Anabolic steroids used for bodybuilding and sports performance are haram according to the majority of contemporary Islamic scholars. The prohibition rests on two clear pillars:

  1. Bodily harm — the la darar principle and the Quranic prohibition on self-destruction (Al-Baqarah 2:195, An-Nisa 4:29)
  2. Deception — using banned substances in competition violates the prophetic prohibition on cheating

Medical steroids prescribed by a doctor are permissible under the necessity principle (darura). Islam does not leave Muslims without recourse when health requires treatment.

Key rulings at a glance:

  • Haram: anabolic steroids for bodybuilding, performance, or physique goals
  • Haram: steroid use in competitive sports where they are banned (adds deception)
  • Permissible: corticosteroids or other steroids with a valid medical prescription
  • Permissible: TRT for clinically diagnosed testosterone deficiency under medical supervision
  • Permissible: protein supplements, creatine, and other non-hormonal supplements with halal ingredients

The same principle of bodily harm that applies here also underlies rulings on is vaping haram and is shisha haram — Islam consistently holds that deliberately introducing harm into the body, without genuine necessity, is impermissible.

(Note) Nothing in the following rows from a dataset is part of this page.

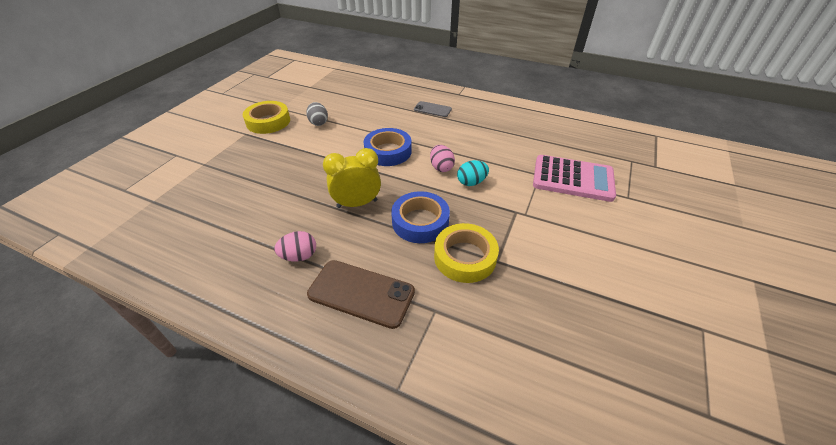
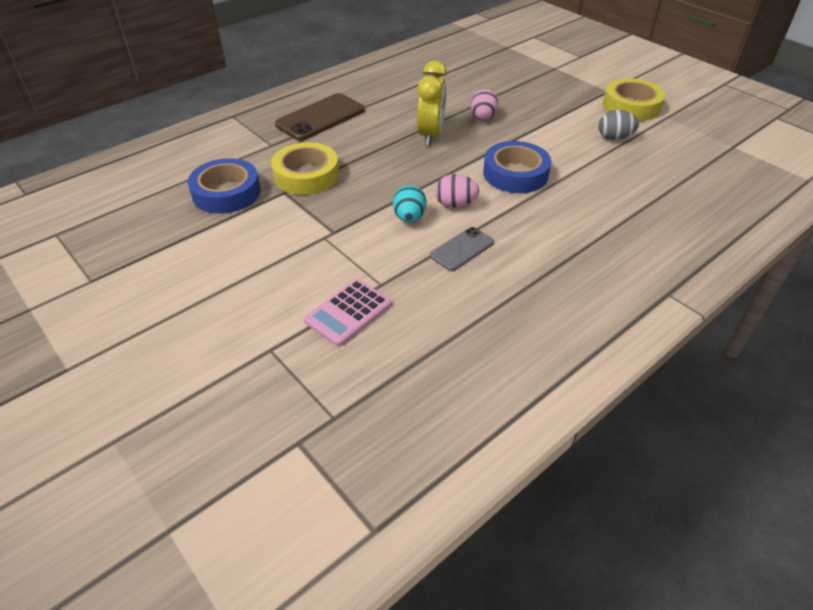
camera: 115 degrees right, 0 degrees up
(299, 256) = (385, 98): pink egg -> pink egg (483, 116)
(420, 222) = (374, 164): blue tape -> blue tape (226, 192)
(432, 109) = (616, 243): grey phone -> grey phone (462, 249)
(572, 179) = (348, 313): pink calculator -> pink calculator, size x0.63

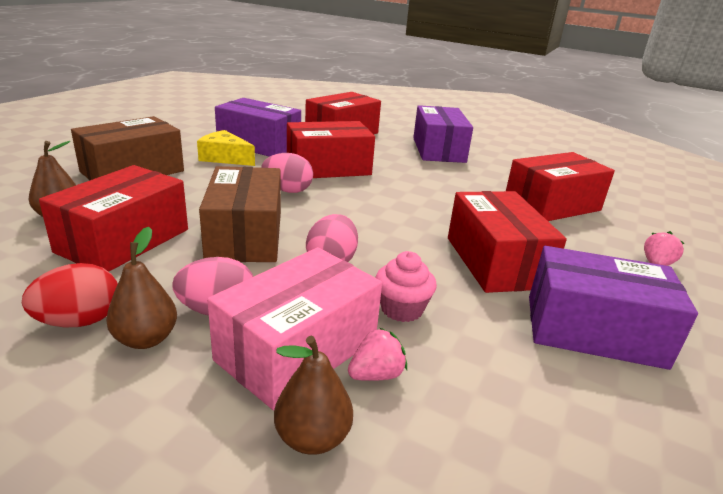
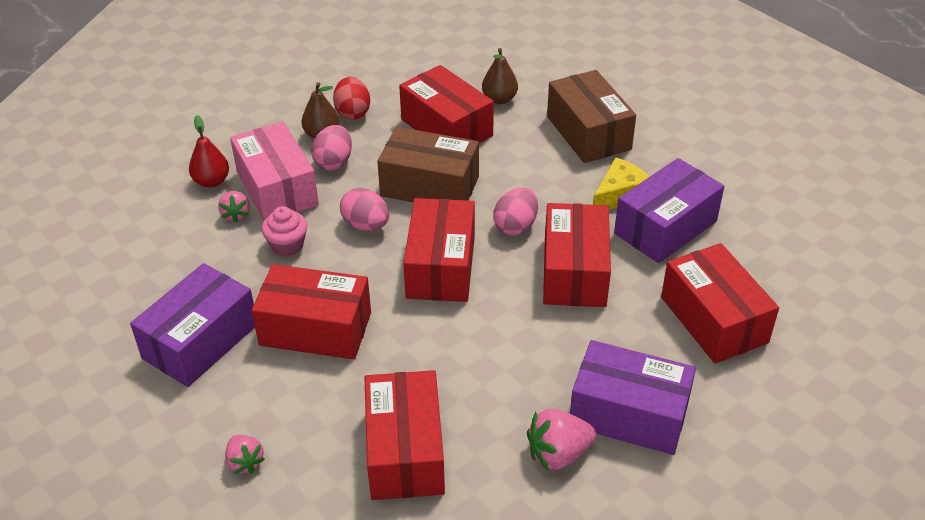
camera: 115 degrees right, 15 degrees up
(312, 438) = (211, 181): brown pear -> red pear
(363, 215) = (441, 267): none -> red box
(489, 164) = (558, 454): none -> pink strawberry

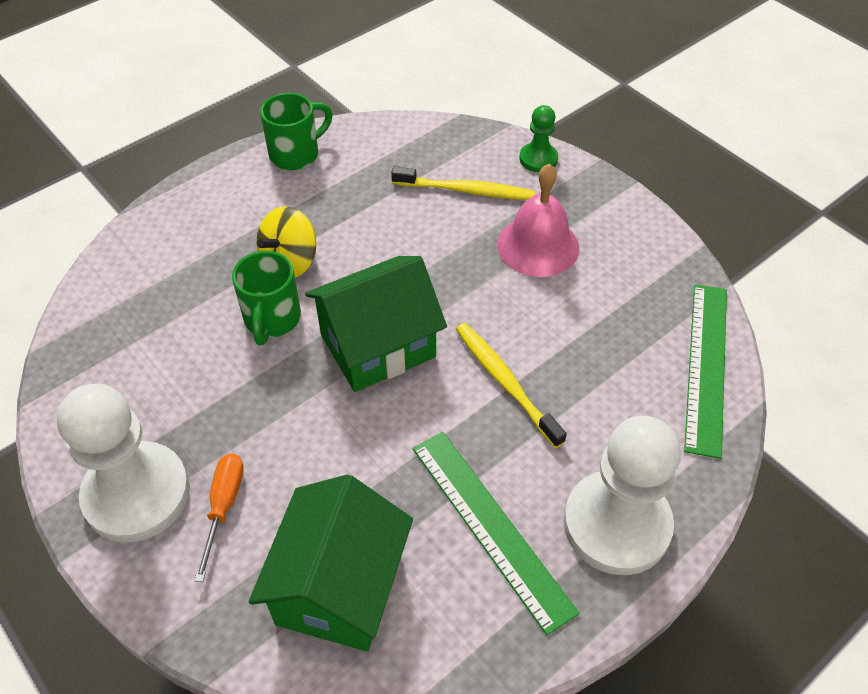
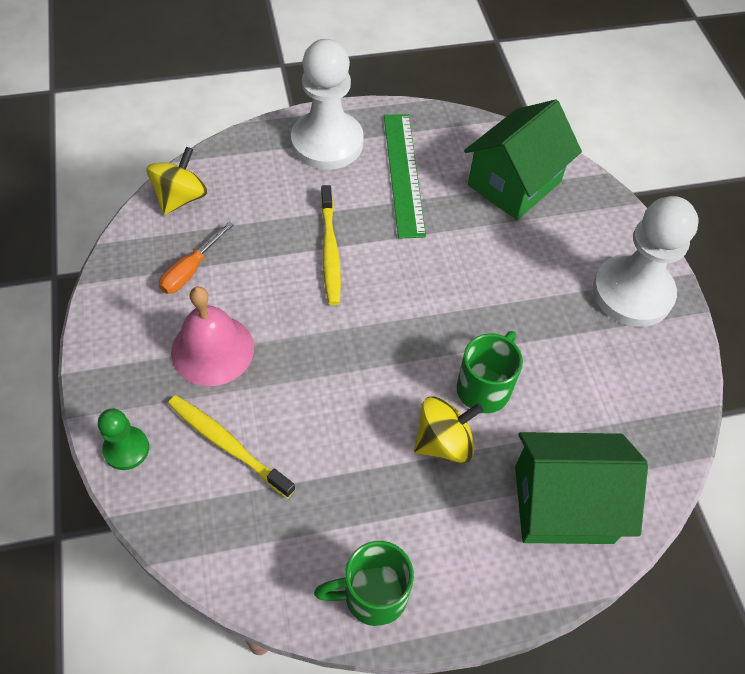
camera: 155 degrees left, 5 degrees up
(223, 507) = (572, 258): orange screwdriver -> orange screwdriver (191, 270)
(378, 346) = (407, 322): green house -> green house (563, 504)
(706, 366) = (181, 198): green ruler -> yellow spinning top

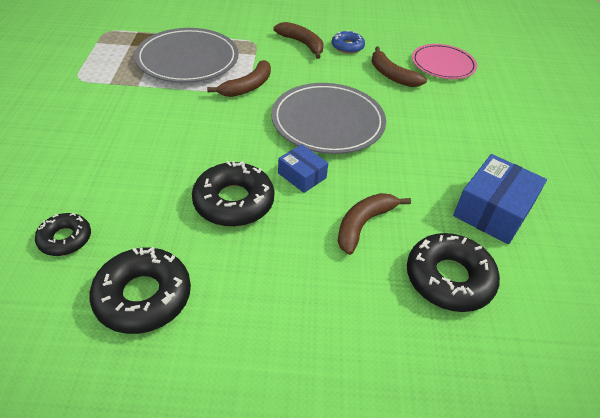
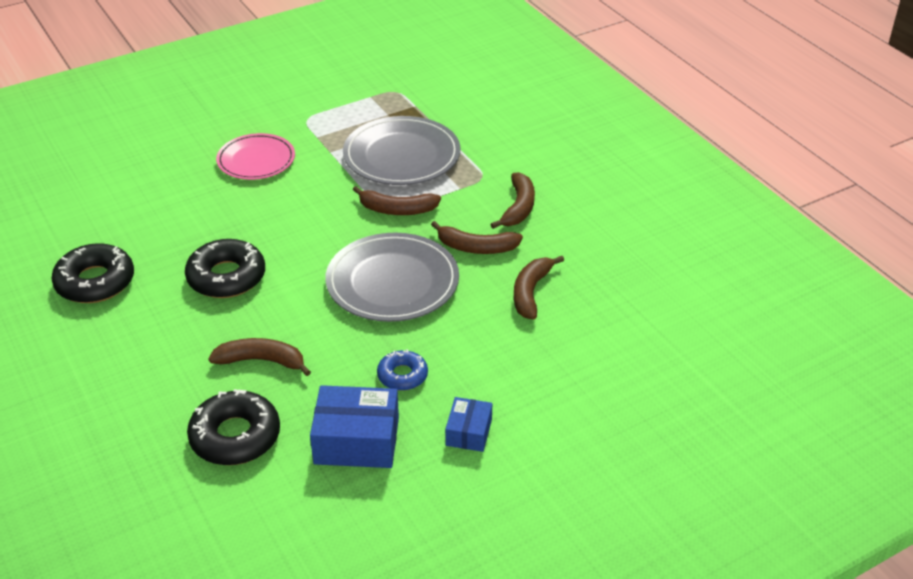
camera: 60 degrees right, 5 degrees down
(65, 239) = (120, 219): black donut -> none
(302, 175) = (295, 299): blue box -> blue box (469, 432)
(326, 75) = (476, 247): none -> brown banana
(347, 46) = (553, 239): blue donut -> blue donut (402, 375)
(443, 64) = (604, 323): pink plate -> pink plate (256, 160)

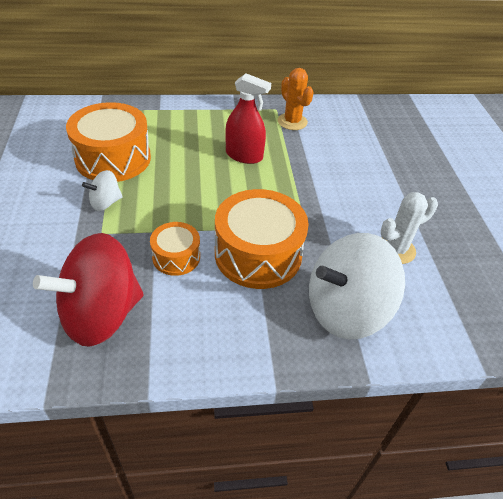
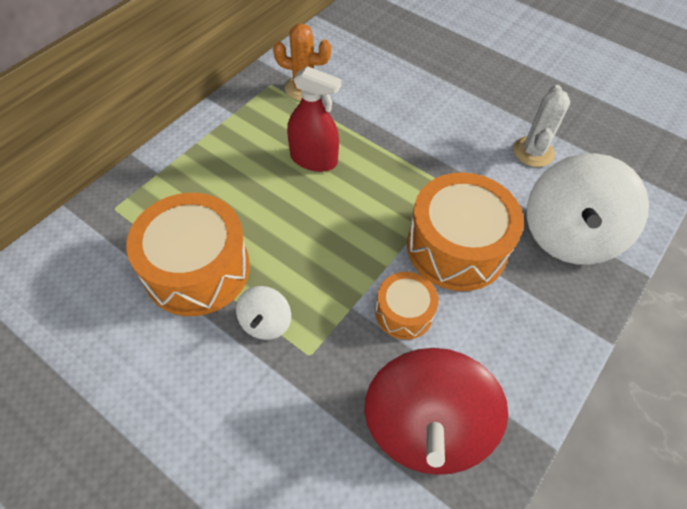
camera: 45 degrees left, 10 degrees up
(244, 155) = (314, 159): red spray bottle -> red spray bottle turned 45 degrees clockwise

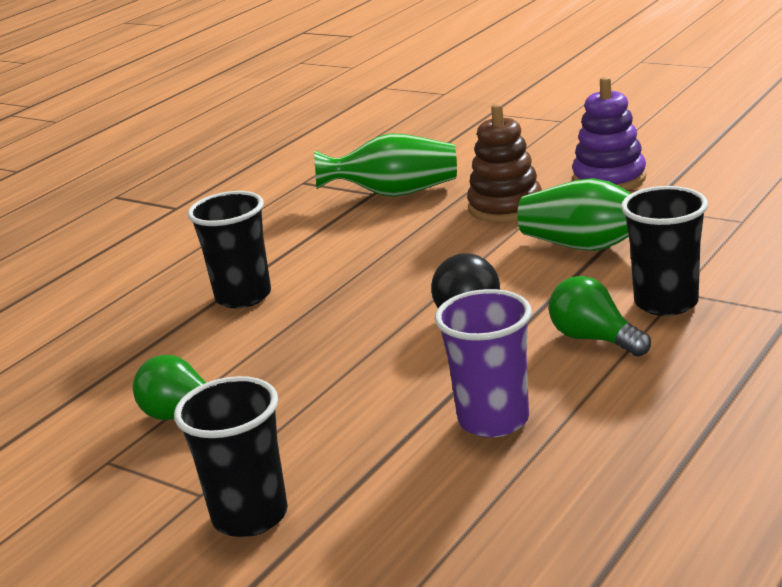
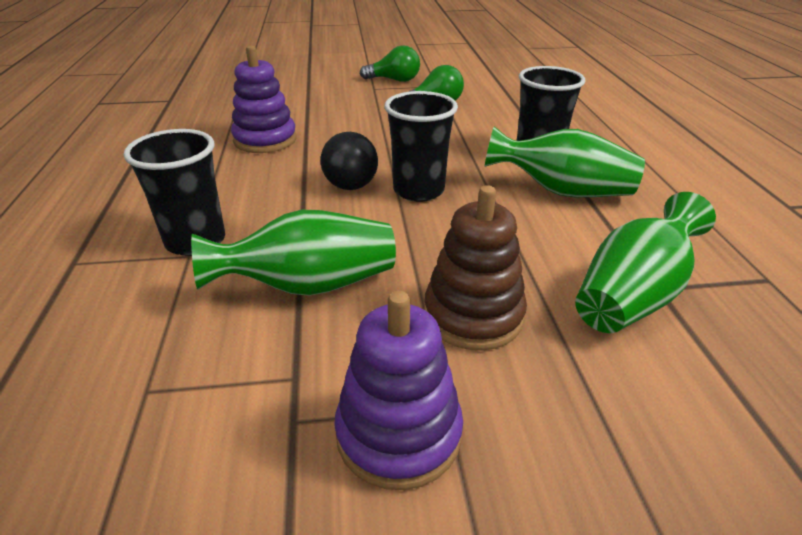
camera: 135 degrees right, 10 degrees up
(250, 516) = (339, 88): black cup -> black cup (418, 190)
(297, 259) = (562, 191): none -> green vase
(493, 420) = (265, 140): purple cup -> purple stacking toy
(594, 339) = (238, 196): green light bulb -> green light bulb (394, 80)

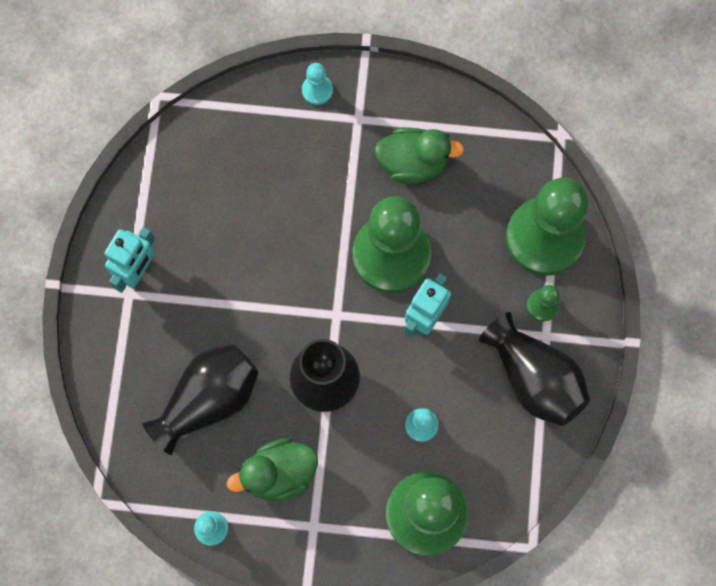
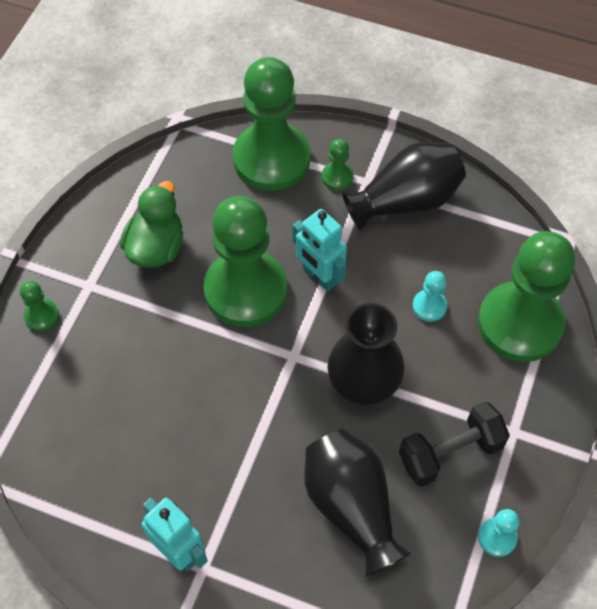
camera: 75 degrees left, 15 degrees down
(279, 473) = (450, 452): green duck -> black dumbbell
(317, 90) = (42, 316): turquoise pawn -> green pawn

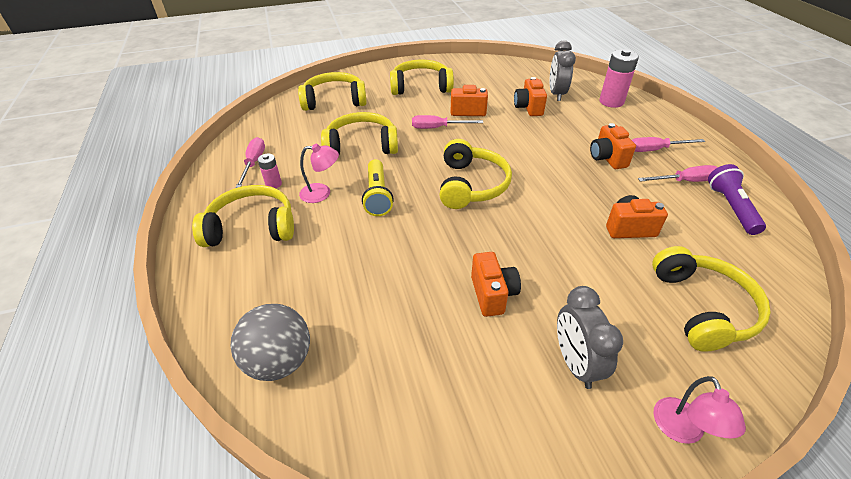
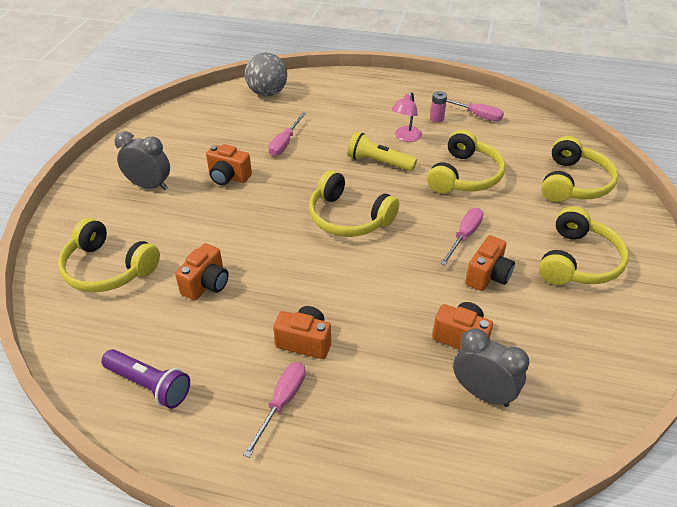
camera: 120 degrees right, 0 degrees up
(252, 227) = (390, 102): yellow headphones -> none
(611, 102) = (421, 448): pink battery -> none
(682, 431) = (75, 201): pink lamp -> none
(685, 181) = (214, 381): pink screwdriver -> pink screwdriver (285, 143)

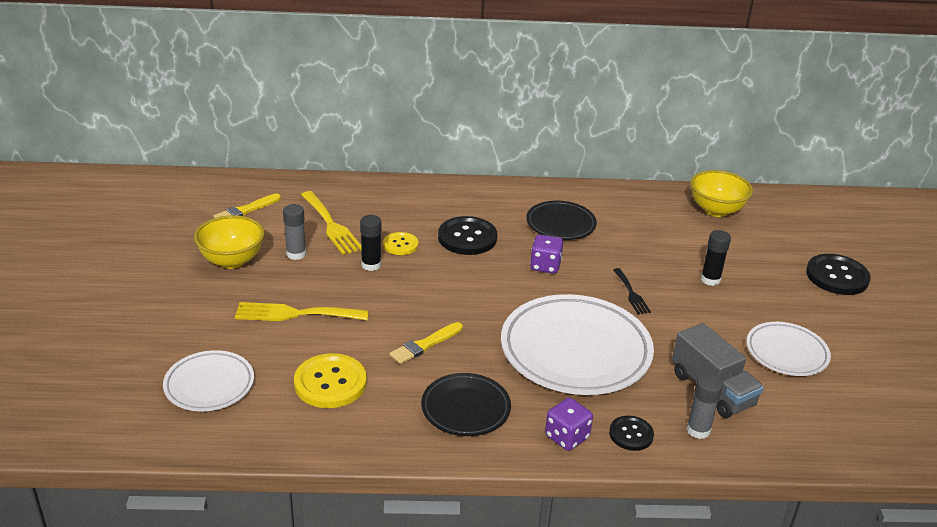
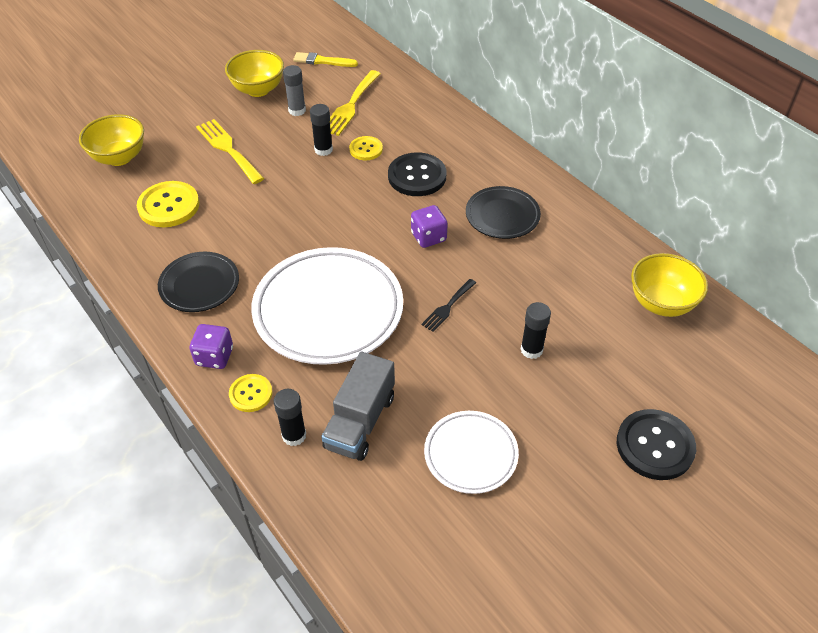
camera: 55 degrees right, 15 degrees up
(209, 385) = (119, 157): white plate -> yellow bowl
(425, 345) = (254, 226): yellow brush -> none
(631, 434) = (251, 394): black button -> yellow button
(698, 430) = (294, 435): grey glue stick -> black glue stick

If you want to stay physically strong the halal way, maintain your prayer times, train hard through permissible means, and trust that Allah rewards sincere effort without shortcuts that violate His limits.

والله أعلم — And Allah knows best.

Frequently Asked Questions

Are anabolic steroids haram in Islam?

Yes, anabolic steroids used for bodybuilding or sports performance are considered haram by the majority of contemporary scholars. They cause documented harm to the body — including liver damage, hormonal disruption, and cardiovascular disease — which violates the Islamic principle of la darar (no harm).

Are medical steroids haram?

No. Corticosteroids and other steroids prescribed by a licensed physician for a genuine medical condition are permissible under the Islamic principle of necessity (darura). If a doctor prescribes steroids for asthma, inflammation, or another condition, using them as directed is not haram.

Are steroids haram in sports competitions?

Yes, using steroids in competitive sports carries an additional dimension of haram: it constitutes deception and cheating, which Islam categorically prohibits. The Prophet (peace be upon him) said "Whoever cheats us is not of us" — this applies to sports, business, and all dealings.

What is the Islamic ruling on protein supplements and creatine?

Protein supplements and creatine are generally considered halal as they are not inherently harmful and do not involve deception. The key distinction is that these supplements work with the body's natural processes, while anabolic steroids work by disrupting hormonal systems in ways that carry serious health risks.